# Honda Fat Cat



## 1gr8bldr (Mar 4, 2012)

Anybody got one of these? My son is getting big enough to ride it now so I pulled it out from the back of the shop and had to remove the carb. Cleaned it all up good it it runs like a champ. The electric start will not work. Does it have a fuse for this. It should be able to be jumped? If I can jump it then I will buy a new battery for it but I can't get it to do anything. I'm thinking there must be a fuse???


----------



## rjcruiser (Mar 5, 2012)

wow....i remember those fatcats.  my buddy growing up had one of those things.  Not sure on the electrics...but good luck.  Post up some pics of it.


----------



## Jim Ammons (Mar 5, 2012)

See if this will help!!

http://www.cmsnl.com/honda-tr200-fatcat-1987-usa_model7525/partslist/F++22.html


----------



## 1gr8bldr (Mar 5, 2012)

rjcruiser said:


> wow....i remember those fatcats.  my buddy growing up had one of those things.  Not sure on the electrics...but good luck.  Post up some pics of it.
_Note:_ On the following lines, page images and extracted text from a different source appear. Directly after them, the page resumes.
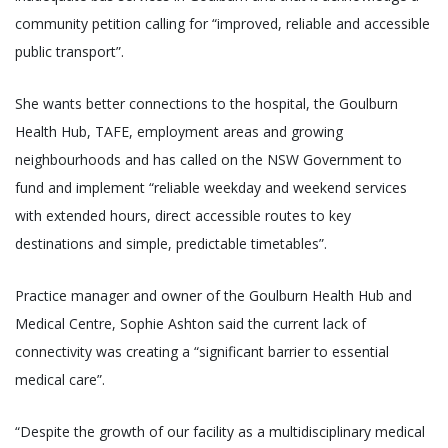
community petition calling for “improved, reliable and accessible
public transport”.
She wants better connections to the hospital, the Goulburn
Health Hub, TAFE, employment areas and growing
neighbourhoods and has called on the NSW Government to
fund and implement “reliable weekday and weekend services
with extended hours, direct accessible routes to key
destinations and simple, predictable timetables”.
Practice manager and owner of the Goulburn Health Hub and
Medical Centre, Sophie Ashton said the current lack of
connectivity was creating a “significant barrier to essential
medical care”.
“Despite the growth of our facility as a multidisciplinary medical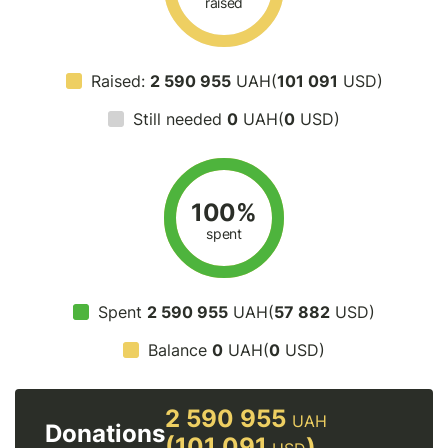
raised
Raised:
2 590 955
UAH(
101 091
USD)
Still needed
0
UAH(
0
USD)
100%
spent
Spent
2 590 955
UAH(
57 882
USD)
Balance
0
UAH(
0
USD)
2 590 955
UAH
Donations
(101 091
)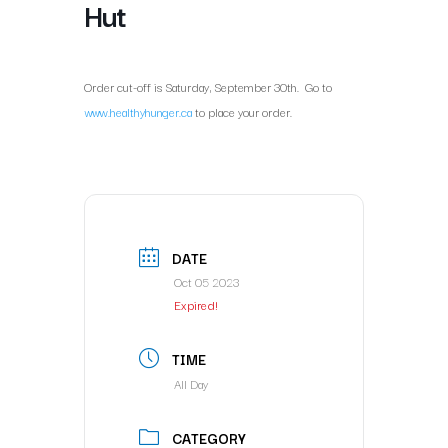
Hut
Order cut-off is Saturday, September 30th. Go to
www.healthyhunger.ca
to place your order.
DATE
Oct 05 2023
Expired!
TIME
All Day
CATEGORY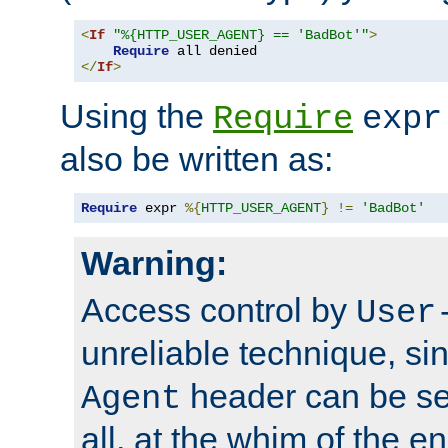
<
If
"%{HTTP_USER_AGENT} == 'BadBot'"
>
Require
</
If
>
Using the
Require
expr
also be written as:
Require
 expr 
%{
HTTP_USER_AGENT
}
!=
'BadBot'
Warning:
Access control by
User
unreliable technique, si
header can be set
Agent
all, at the whim of the e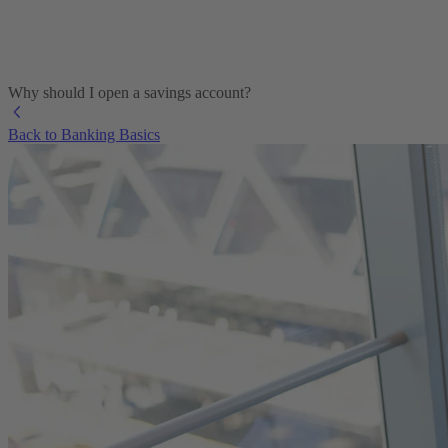
Why should I open a savings account?
Back to Banking Basics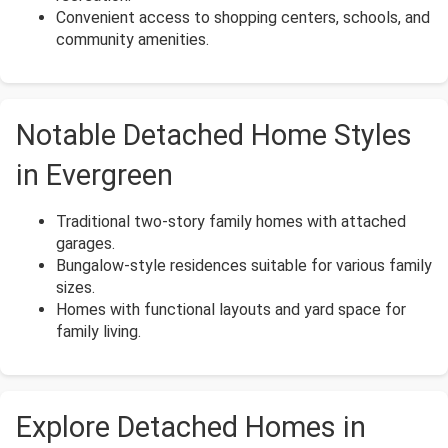
Convenient access to shopping centers, schools, and
community amenities.
Notable Detached Home Styles
in Evergreen
Traditional two-story family homes with attached
garages.
Bungalow-style residences suitable for various family
sizes.
Homes with functional layouts and yard space for
family living.
Explore Detached Homes in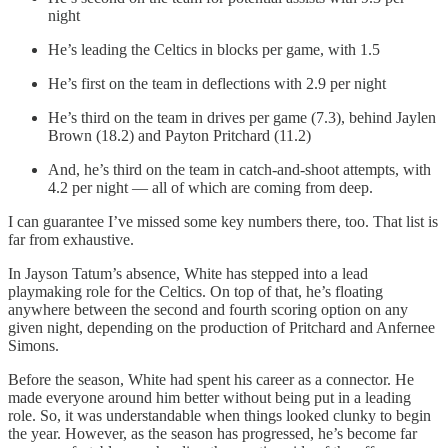
night
He’s leading the Celtics in blocks per game, with 1.5
He’s first on the team in deflections with 2.9 per night
He’s third on the team in drives per game (7.3), behind Jaylen
Brown (18.2) and Payton Pritchard (11.2)
And, he’s third on the team in catch-and-shoot attempts, with
4.2 per night — all of which are coming from deep.
I can guarantee I’ve missed some key numbers there, too. That list is
far from exhaustive.
In Jayson Tatum’s absence, White has stepped into a lead
playmaking role for the Celtics. On top of that, he’s floating
anywhere between the second and fourth scoring option on any
given night, depending on the production of Pritchard and Anfernee
Simons.
Before the season, White had spent his career as a connector. He
made everyone around him better without being put in a leading
role. So, it was understandable when things looked clunky to begin
the year. However, as the season has progressed, he’s become far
It looks rough. I did a spray bomb camo on it about 10 years ago.


----------



## rjcruiser (Mar 6, 2012)

That's okay....show some pics...show some pics...show some pics


----------



## 1gr8bldr (Mar 6, 2012)

rjcruiser said:


> That's okay....show some pics...show some pics...show some pics


Decided to repaint it. [spray bomb camo] Just finished pressure washing it.  Will paint tomorrow after it has time to dry. I will get some before and after pics. My son is excited, he thinks it is his now. He is 11 and has surprised me since since he started riding it about 3 weeks ago, he has handled it pretty well. I thought it was to big for him.


----------



## rjcruiser (Mar 6, 2012)

awesome.  wtg dad!


----------



## 1gr8bldr (Mar 6, 2012)

Jim Ammons said:


> See if this will help!!
> 
> http://www.cmsnl.com/honda-tr200-fatcat-1987-usa_model7525/partslist/F++22.html


It does not show drawing for me but I'm sure my son can figure it out. Thanks


----------



## hiawassee1 (Mar 7, 2012)

man i love those things, my buddy had an 80 growing up, and I always wanted to ride that rather than my enduro 80.  Mechanic in town has a beat up 200 sitting outside his shop always brings back memories.


----------



## 1gr8bldr (Mar 7, 2012)

hiawassee1 said:


> man i love those things, my buddy had an 80 growing up, and I always wanted to ride that rather than my enduro 80.  Mechanic in town has a beat up 200 sitting outside his shop always brings back memories.


I was thinking that this was a 300 but I can't find anything on the web that is a 300 so it must be a 200


----------



## 1gr8bldr (Mar 7, 2012)

Epoxy drying on fender. Maybe paint tomorrow


----------



## 1gr8bldr (Mar 13, 2012)

update for RJ, He wanted to ride with a friend so I let him ride before we painted it. Got to re pressure wash it now so paint will stick


----------



## rjcruiser (Mar 15, 2012)

1gr8bldr said:


> update for RJ, He wanted to ride with a friend so I let him ride before we painted it. Got to re pressure wash it now so paint will stick



lol

Thanks.  Glad to see your son is already using it


----------



## 1gr8bldr (Apr 5, 2012)

I had some other projects going on so it took awhile


----------



## 1gr8bldr (Apr 5, 2012)

I made the rack on the back. We usually strap a milk crate on it to carry stuff.


----------



## rjcruiser (Apr 6, 2012)

Awesome....yeah...doesn't look real nice, but man, I bet that thing is a ton of fun.

The back rack is pretty cool too.


----------



## 1gr8bldr (Apr 8, 2012)

It is neat to have something that is rare but functional. But as far as a 2 wheeler, I'd rather ride a dirt bike. The taller wheels allow you to do more. I originally bought it to ride to and from stands. No problem going through the woods like with a four wheeler. But since buying a 4 wheeler years ago, I had no need of it until my son decided he wanted it. Glad it is being used


----------